Work required — Print the part of the passage on the April deportations between "These belongings were being" and "Chelmno, and gassed.", inclusive.

Passage shown —
+ + + + +

On April 18, as the deportees from Zamosc were still on their way to Sobibor, yet another train left Theresienstadt for Poland. Its immediate destination was the ghetto of the small village of Rejowiec. But within a few months, almost all the thousand deportees had been sent on to Sobibor. Only two survived the war.
85
A second Theresienstadt deportation that month went direct to Warsaw, where the thousand deportees were put in the main synagogue. Shortly after their arrival, thirty-seven young men were taken away, to Treblinka, where the fourth death camp, after Chelmno, Belzec and Sobibor, was still under construction.
86
That same day, April 25, 852 Jews from Wurzburg, and 103 from Bamberg, were sent eastwards from Germany in a special freight train ‘in the direction of Lublin’, as a telegram from the Wurzburg Gestapo informed Adolf Eichmann in Berlin and General Globocnik in Lublin.
87
Two days later, on April 27, a further thousand Jews were deported from Theresienstadt to Izbica Lubelska. The sole survivor was a woman who, after two weeks in Izbica, managed to escape to Warsaw, where she lived under a false name until the end of the war.
88
Belzec, or Sobibor, claimed all the other Theresienstadt deportees of April 27.

Inside the Warsaw ghetto, the executions continued. ‘Last night sixty more persons were executed,’ Mary Berg, who was shortly to be given her freedom as an American citizen, noted in her diary on April 28. ‘They were members of the underground,’ she added, ‘most of them well-to-do people who financed the secret bulletins.
Many printers who were suspected of helping to publish the underground papers were also killed. Once again in the morning there were corpses in the street.’
89

***

On April 29 a number of Jews working in the Ghetto Administration in Lodz were present when a large truck stopped to refuel on its way to the city. ‘The truck was fully loaded with luggage of all sorts,’ the Ghetto Chronicle recorded, ‘but chiefly with knapsacks belonging to the people recently resettled from the ghetto.’

These belongings were being sent to Pabianice, a small town south of Lodz, where they were to be sorted and graded for despatch to Germany. Hundreds of Jews, many of them from the Lodz ghetto, were to be employed in this task. Unknown to the observers in the Administration, to the writers of the Chronicle, or to the sorters in Pabianice, the owners of these belongings were all Jews who had earlier been sent to Chelmno, and gassed.
90
It was already known in the Lodz ghetto that many of the deportees had been forced to throw down their belongings during the deportation. Once again, a logical explanation, and definite knowledge that the bundles had not gone on with the deportees to their destination, helped to hide the truth and to preserve the deception.

+ + + + +

Provided material —
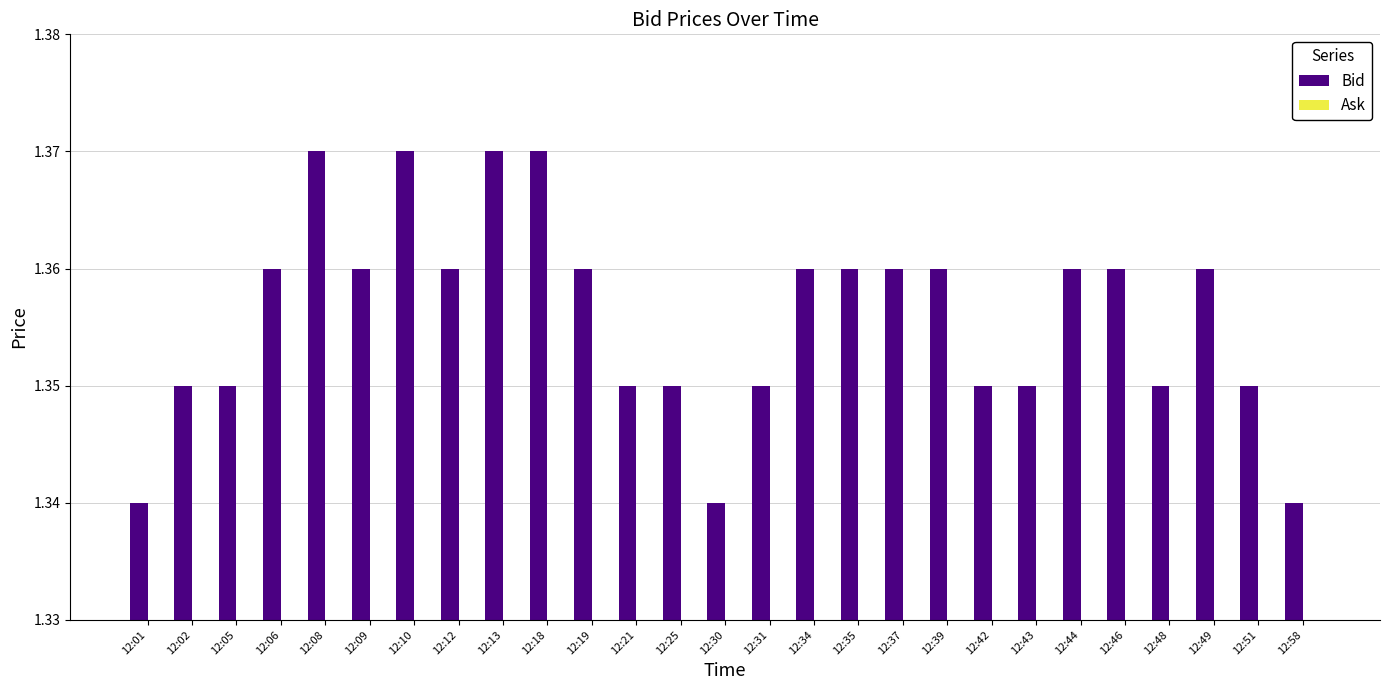

What is the ratio of the value at 12:44 to the value at 12:19?

1.0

+ + + + +

Answer to the exercise —
These belongings were being sent to Pabianice, a small town south of Lodz, where they were to be sorted and graded for despatch to Germany. Hundreds of Jews, many of them from the Lodz ghetto, were to be employed in this task. Unknown to the observers in the Administration, to the writers of the Chronicle, or to the sorters in Pabianice, the owners of these belongings were all Jews who had earlier been sent to Chelmno, and gassed.